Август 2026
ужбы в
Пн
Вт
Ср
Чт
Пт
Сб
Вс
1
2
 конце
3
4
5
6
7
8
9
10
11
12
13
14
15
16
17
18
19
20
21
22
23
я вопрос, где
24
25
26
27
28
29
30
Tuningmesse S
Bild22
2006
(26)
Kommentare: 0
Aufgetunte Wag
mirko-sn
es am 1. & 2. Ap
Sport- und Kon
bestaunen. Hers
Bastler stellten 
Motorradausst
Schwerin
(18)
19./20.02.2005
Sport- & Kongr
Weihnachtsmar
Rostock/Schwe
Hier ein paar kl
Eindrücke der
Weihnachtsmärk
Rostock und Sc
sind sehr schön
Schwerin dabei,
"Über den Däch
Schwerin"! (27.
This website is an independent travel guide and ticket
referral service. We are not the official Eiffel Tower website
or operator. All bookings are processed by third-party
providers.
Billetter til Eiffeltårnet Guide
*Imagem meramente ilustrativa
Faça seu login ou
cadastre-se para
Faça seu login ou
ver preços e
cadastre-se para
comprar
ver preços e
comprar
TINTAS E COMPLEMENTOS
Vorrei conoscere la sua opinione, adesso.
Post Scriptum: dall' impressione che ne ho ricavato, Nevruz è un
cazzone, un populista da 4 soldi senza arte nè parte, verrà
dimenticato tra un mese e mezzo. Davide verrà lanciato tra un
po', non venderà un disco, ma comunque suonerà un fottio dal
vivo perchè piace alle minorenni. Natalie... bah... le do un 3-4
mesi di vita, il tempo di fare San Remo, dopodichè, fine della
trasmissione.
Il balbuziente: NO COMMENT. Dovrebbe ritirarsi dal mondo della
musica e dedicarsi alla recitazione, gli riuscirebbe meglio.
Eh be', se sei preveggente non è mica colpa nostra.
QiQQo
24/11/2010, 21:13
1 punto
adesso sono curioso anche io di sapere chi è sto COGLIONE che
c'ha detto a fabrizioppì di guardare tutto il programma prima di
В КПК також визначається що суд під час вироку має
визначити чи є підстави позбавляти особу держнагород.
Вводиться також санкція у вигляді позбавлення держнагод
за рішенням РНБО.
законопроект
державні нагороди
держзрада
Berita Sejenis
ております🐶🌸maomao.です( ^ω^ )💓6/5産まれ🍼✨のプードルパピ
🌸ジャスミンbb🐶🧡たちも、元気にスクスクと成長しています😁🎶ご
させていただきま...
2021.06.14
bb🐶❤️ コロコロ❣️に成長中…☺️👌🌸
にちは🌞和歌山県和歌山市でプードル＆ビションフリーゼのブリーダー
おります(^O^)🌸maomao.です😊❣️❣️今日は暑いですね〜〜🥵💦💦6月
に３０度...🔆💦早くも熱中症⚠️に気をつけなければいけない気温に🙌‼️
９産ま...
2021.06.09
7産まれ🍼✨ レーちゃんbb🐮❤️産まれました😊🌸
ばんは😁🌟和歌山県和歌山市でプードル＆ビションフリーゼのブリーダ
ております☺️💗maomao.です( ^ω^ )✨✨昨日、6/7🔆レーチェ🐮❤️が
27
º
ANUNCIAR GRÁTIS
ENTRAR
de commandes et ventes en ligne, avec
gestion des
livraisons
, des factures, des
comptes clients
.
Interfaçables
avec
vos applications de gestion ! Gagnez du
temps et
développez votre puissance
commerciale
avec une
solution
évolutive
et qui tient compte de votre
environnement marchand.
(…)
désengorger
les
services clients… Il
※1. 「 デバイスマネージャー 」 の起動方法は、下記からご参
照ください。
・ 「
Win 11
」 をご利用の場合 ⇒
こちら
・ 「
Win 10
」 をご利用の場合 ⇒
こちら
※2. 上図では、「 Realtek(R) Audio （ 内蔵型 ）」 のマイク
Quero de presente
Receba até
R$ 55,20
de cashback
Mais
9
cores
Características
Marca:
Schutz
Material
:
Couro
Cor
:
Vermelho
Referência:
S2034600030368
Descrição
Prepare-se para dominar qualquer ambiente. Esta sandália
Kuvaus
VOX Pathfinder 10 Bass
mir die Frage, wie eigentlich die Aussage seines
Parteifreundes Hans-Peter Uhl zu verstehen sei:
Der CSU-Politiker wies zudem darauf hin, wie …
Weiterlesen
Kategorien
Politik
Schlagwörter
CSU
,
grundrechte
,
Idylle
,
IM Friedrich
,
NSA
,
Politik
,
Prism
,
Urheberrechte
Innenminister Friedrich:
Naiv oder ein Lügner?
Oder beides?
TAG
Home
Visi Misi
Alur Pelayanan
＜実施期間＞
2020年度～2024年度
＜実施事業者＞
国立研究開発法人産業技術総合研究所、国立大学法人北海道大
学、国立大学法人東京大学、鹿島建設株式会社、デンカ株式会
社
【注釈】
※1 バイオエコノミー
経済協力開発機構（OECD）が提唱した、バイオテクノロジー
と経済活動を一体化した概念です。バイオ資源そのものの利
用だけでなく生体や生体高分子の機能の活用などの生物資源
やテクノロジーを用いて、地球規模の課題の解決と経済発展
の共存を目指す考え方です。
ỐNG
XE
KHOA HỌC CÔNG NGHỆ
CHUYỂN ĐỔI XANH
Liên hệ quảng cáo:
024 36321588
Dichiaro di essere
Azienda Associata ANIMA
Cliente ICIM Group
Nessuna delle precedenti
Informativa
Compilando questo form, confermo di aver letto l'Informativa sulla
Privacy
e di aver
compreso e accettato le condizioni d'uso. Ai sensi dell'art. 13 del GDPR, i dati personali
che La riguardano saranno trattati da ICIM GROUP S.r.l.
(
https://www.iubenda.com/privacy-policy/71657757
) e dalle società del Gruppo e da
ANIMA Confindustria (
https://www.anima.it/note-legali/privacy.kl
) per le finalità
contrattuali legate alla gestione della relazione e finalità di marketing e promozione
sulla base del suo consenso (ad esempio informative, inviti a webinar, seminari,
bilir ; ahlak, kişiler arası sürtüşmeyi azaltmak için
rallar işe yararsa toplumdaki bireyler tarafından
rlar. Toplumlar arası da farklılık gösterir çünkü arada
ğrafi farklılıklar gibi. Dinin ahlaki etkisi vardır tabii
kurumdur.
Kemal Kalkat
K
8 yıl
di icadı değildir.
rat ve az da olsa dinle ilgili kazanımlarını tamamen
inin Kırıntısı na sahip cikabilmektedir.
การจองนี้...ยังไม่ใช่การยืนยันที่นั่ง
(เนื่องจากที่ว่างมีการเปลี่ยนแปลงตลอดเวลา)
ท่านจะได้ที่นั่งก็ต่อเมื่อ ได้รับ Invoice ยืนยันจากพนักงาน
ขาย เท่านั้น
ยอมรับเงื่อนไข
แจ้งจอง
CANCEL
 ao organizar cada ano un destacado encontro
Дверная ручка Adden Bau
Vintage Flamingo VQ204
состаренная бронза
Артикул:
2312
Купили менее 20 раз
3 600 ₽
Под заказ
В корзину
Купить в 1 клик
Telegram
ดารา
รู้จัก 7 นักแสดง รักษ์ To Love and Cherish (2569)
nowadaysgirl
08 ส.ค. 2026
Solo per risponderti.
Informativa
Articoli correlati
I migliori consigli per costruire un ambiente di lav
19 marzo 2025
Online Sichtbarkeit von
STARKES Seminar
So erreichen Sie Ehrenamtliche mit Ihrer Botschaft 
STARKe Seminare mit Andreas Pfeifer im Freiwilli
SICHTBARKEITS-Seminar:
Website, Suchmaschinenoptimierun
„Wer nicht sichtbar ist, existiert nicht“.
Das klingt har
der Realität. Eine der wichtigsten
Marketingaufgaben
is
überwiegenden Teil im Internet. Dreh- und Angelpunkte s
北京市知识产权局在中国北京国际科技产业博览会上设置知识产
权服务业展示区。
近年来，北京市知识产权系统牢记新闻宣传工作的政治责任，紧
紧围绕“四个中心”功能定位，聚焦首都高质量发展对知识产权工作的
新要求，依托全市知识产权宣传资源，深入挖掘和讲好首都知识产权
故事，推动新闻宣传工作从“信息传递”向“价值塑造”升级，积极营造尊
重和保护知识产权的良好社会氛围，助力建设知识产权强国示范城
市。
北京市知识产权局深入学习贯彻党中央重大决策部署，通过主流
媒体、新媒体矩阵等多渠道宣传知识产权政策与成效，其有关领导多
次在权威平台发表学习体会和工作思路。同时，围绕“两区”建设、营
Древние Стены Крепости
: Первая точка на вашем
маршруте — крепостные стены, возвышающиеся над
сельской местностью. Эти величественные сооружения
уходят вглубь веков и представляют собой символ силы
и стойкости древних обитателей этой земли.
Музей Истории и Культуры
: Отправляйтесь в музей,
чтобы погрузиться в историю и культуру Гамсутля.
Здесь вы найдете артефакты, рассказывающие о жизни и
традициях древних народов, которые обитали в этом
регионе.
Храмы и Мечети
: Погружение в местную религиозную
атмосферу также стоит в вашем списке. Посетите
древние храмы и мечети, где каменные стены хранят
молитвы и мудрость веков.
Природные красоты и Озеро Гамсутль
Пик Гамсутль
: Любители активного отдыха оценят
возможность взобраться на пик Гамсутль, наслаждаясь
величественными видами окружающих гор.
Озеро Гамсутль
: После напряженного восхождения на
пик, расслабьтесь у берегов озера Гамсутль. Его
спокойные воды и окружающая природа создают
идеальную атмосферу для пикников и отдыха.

▬▬▬▬▬▬▬▬▬▬

EXERCISE
Pull out every line in the items above that contains the string "avec".

TASK RESPONSE
de commandes et ventes en ligne, avec
avec
avec une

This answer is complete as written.